_Entries provided_:
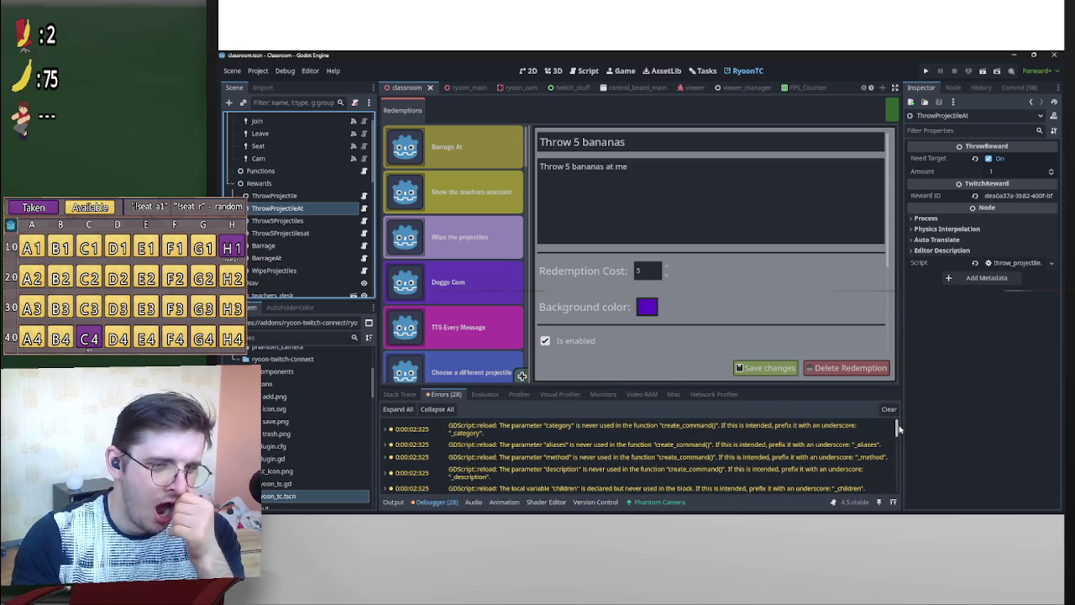
pyautogui.scroll(-10, 532, 470)
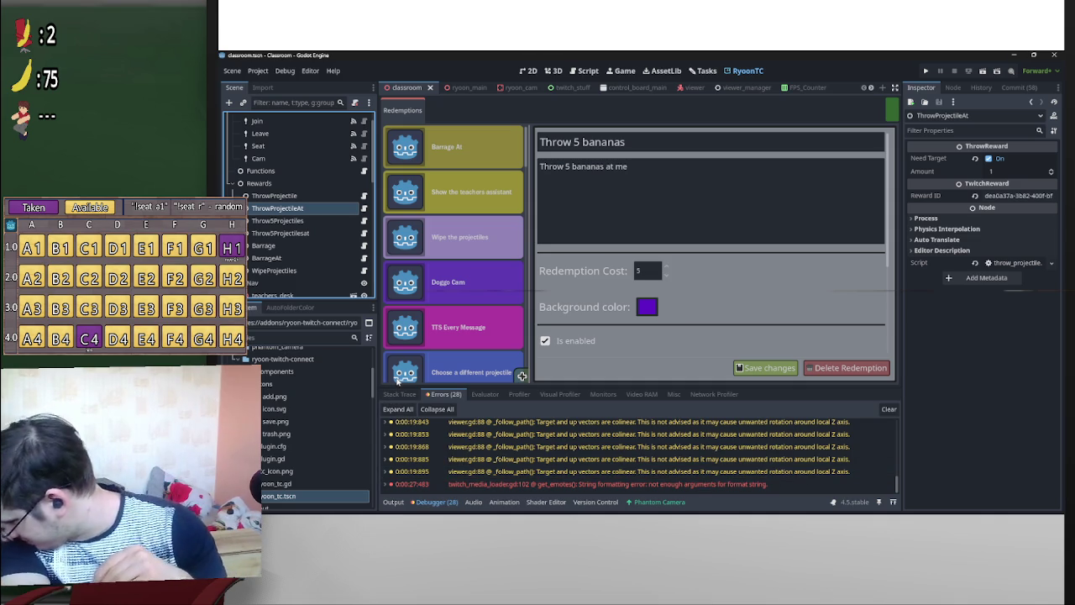
pyautogui.scroll(1, 323, 206)
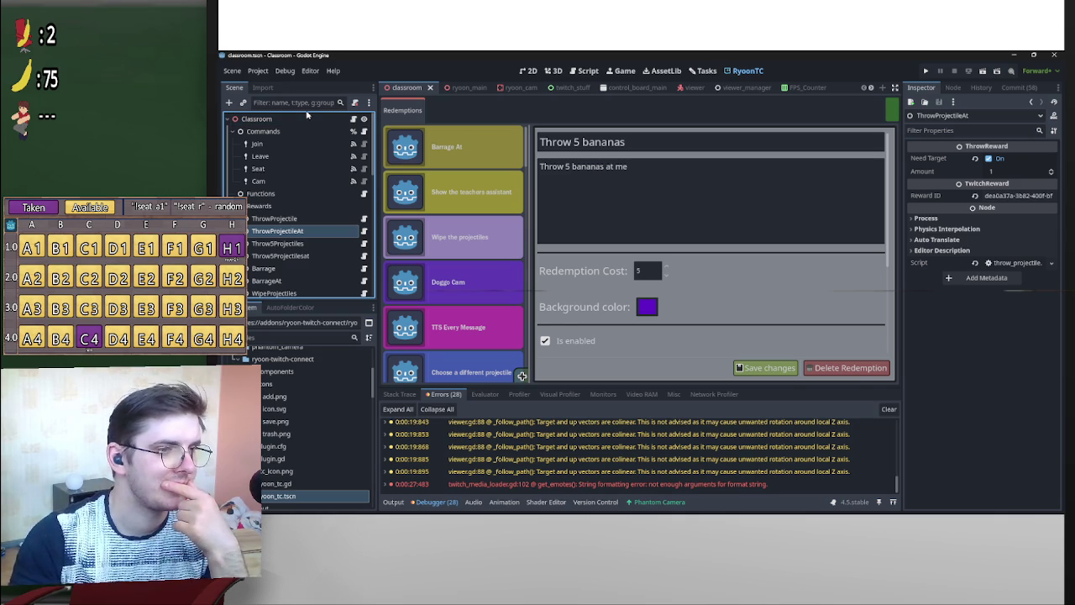
pyautogui.click(353, 120)
pyautogui.scroll(-1, 588, 262)
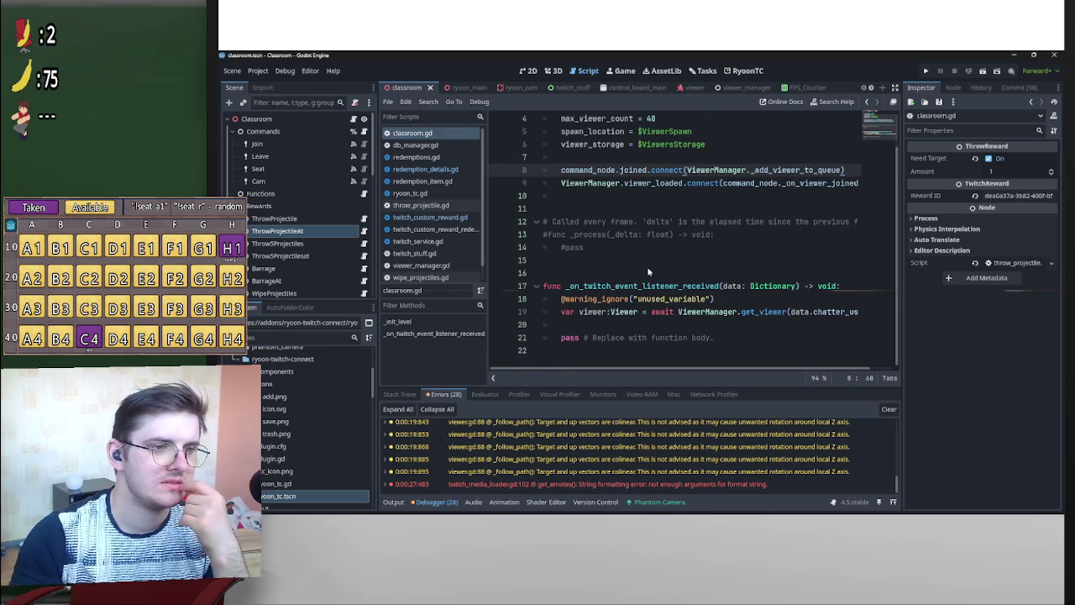
pyautogui.scroll(1, 642, 271)
pyautogui.scroll(-1, 649, 267)
pyautogui.scroll(1, 651, 267)
pyautogui.scroll(-1, 653, 266)
pyautogui.scroll(1, 652, 266)
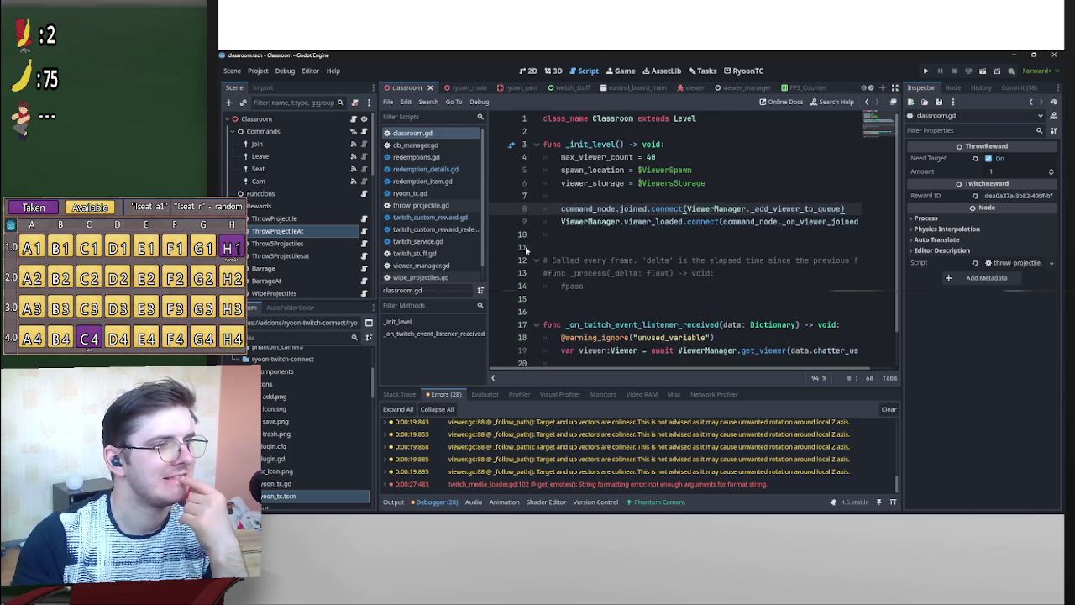
pyautogui.scroll(-4, 370, 204)
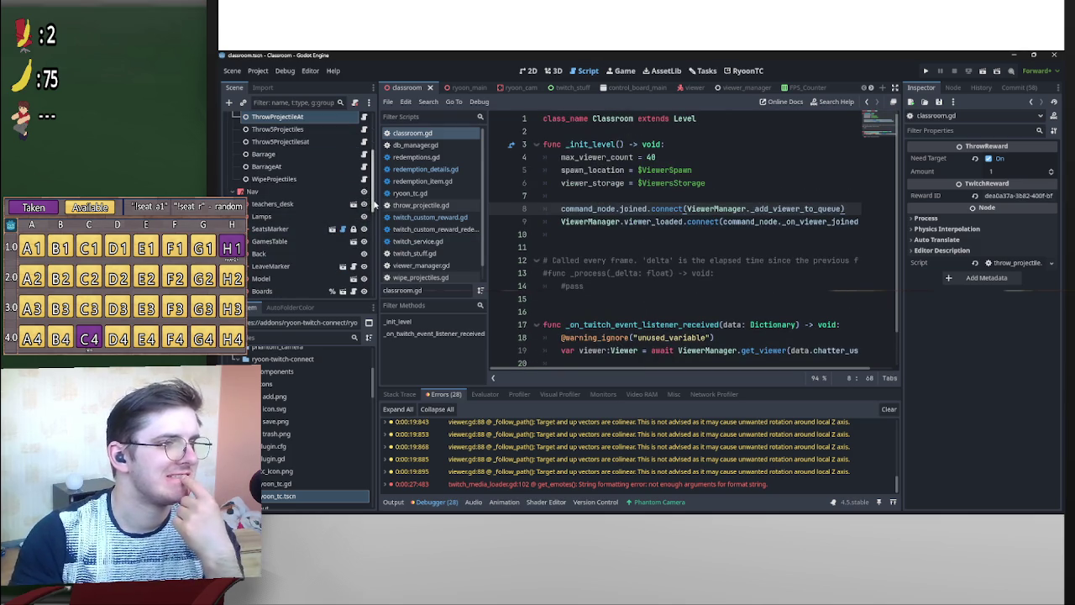
pyautogui.scroll(-5, 374, 244)
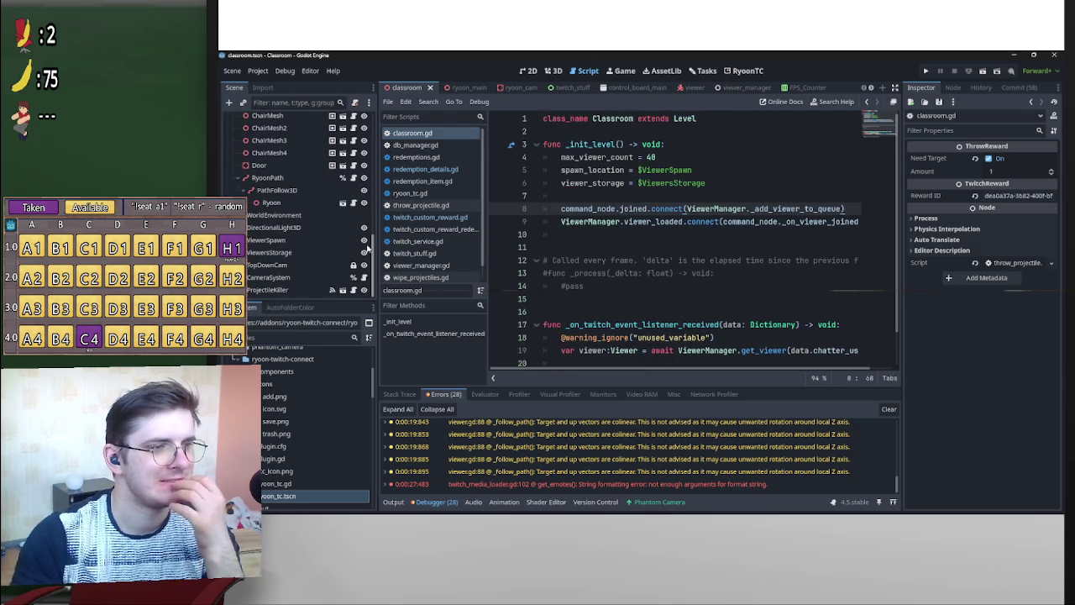
pyautogui.moveTo(367, 246); pyautogui.dragTo(367, 150)
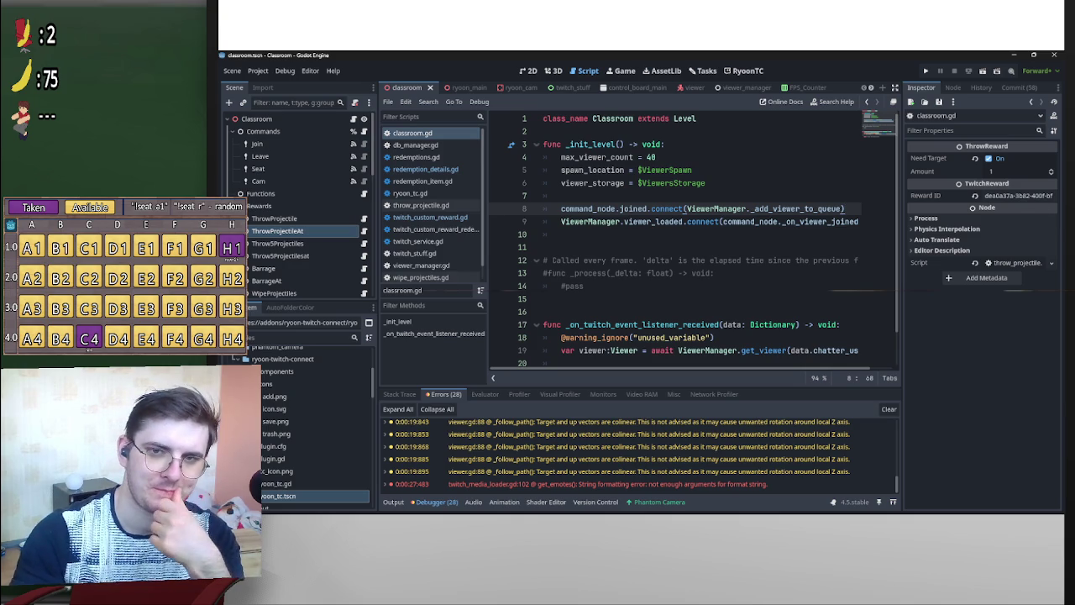
pyautogui.press('alt+Tab')
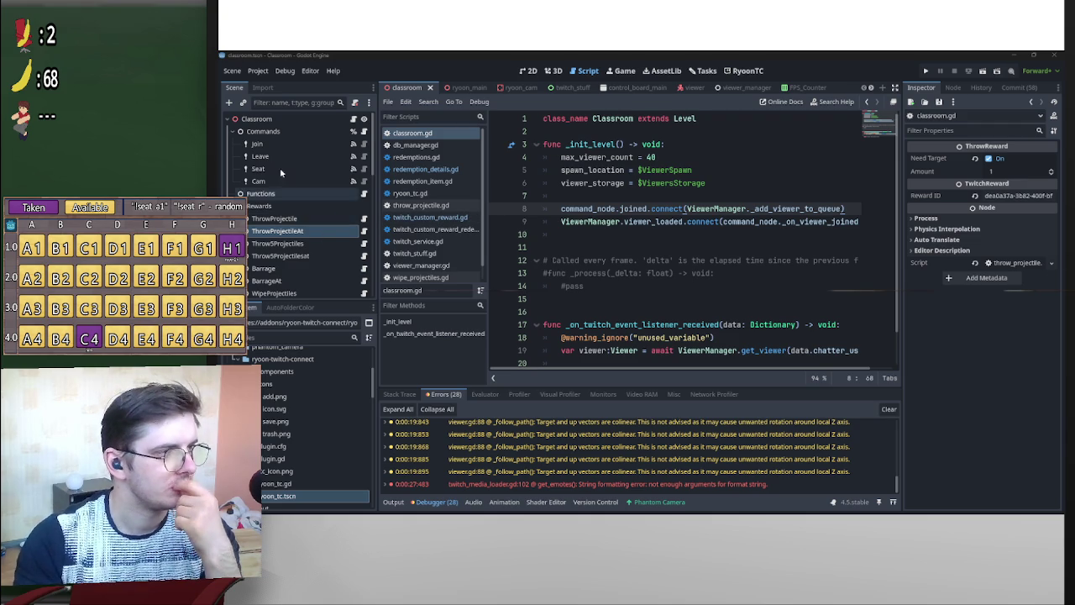
# Add a _ready function with a pass body to classroom.gd.
pyautogui.click(301, 120)
pyautogui.click(606, 299)
pyautogui.scroll(-1, 600, 290)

_Exercise brief_:
Copy the records exactly, leaving out every picture.

_Solution to this problem_:
pyautogui.scroll(-10, 532, 470)
pyautogui.scroll(1, 323, 206)
pyautogui.click(353, 120)
pyautogui.scroll(-1, 588, 262)
pyautogui.scroll(1, 642, 271)
pyautogui.scroll(-1, 649, 267)
pyautogui.scroll(1, 651, 267)
pyautogui.scroll(-1, 653, 266)
pyautogui.scroll(1, 652, 266)
pyautogui.scroll(-4, 370, 204)
pyautogui.scroll(-5, 374, 244)
pyautogui.moveTo(367, 246); pyautogui.dragTo(367, 150)
pyautogui.press('alt+Tab')
# Add a _ready function with a pass body to classroom.gd.
pyautogui.click(301, 120)
pyautogui.click(606, 299)
pyautogui.scroll(-1, 600, 290)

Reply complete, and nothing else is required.